Prakash recalls that as early as in 1962, a Chinese submarine was sighted off the Andamans. In September 1965, after the commencement of India-Pakistan war, Pakistan President Ayub Khan sent retired Air Marshal Asghar Khan as an emissary to seek support from Indonesia.

Air Marshal Khan was taken aback when the Indonesian navy chief, Admiral Martadinata, asked him: “Don’t you want us to take over the Andaman Islands? They are an extension of Sumatra and are, in any case, between East Pakistan and Indonesia. What right do the Indians have to be there?”

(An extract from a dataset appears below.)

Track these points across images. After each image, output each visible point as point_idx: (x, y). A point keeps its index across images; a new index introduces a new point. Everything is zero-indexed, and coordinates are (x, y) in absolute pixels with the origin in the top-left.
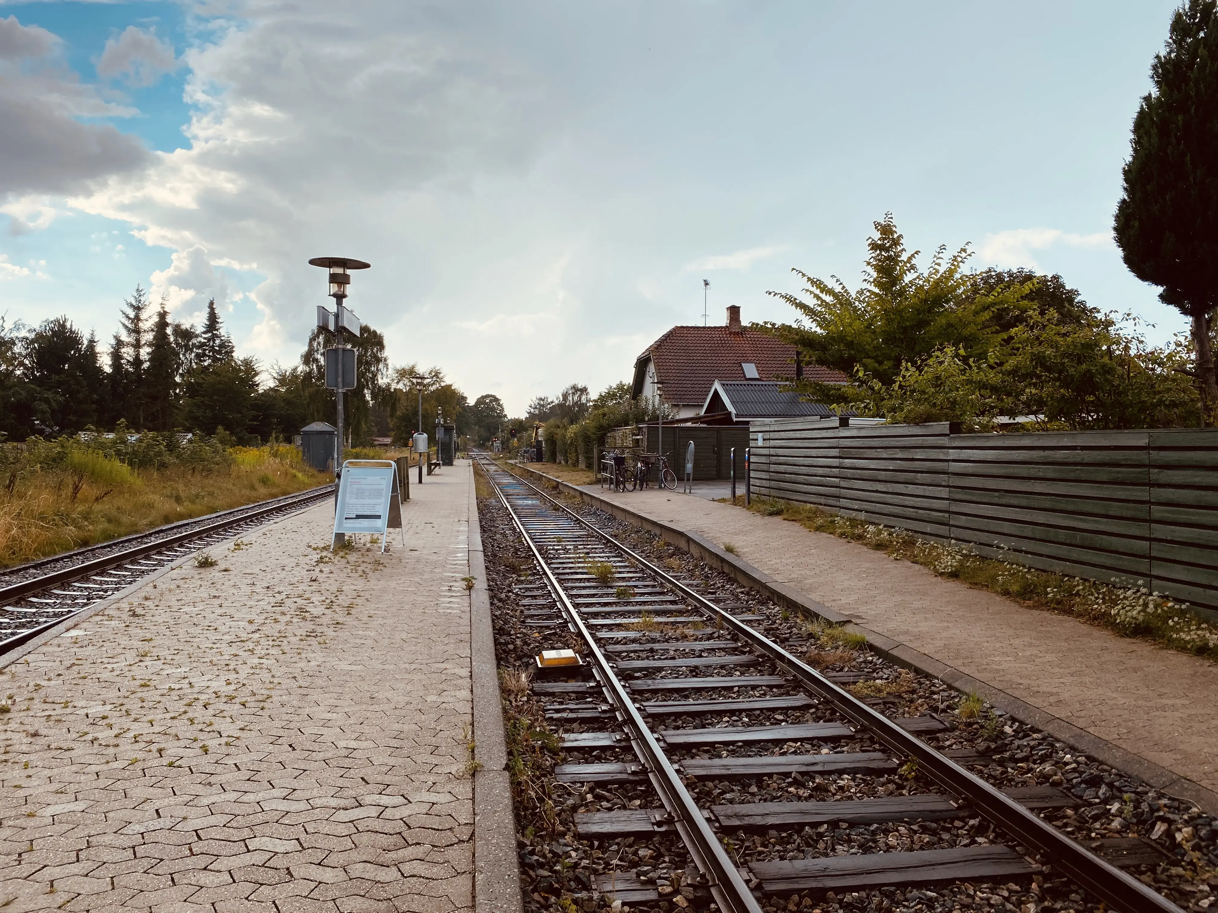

Since then, India has upgraded the detachment in the Andaman and Nicobar islands to a joint/unified operational command — the Andaman Nicobar Command (ANC) in Port Blair.

Adm. Arun Prakash recommends that the base in the Andamans maintains a three-dimensional maritime domain awareness through networked assets, including radars, aircraft, satellites and unmanned vehicles. The command must be invested with adequate defensive and offensive firepower, as well as rapid-reaction forces with amphibious and airlift capabilities.

India plans to build a deep-water trans-shipment terminal at Galathea Bay in Car Nicobar to serve the East-West international traffic. To be built at a cost of US$ 9 billion by 2028, this great economic asset has to be defended too.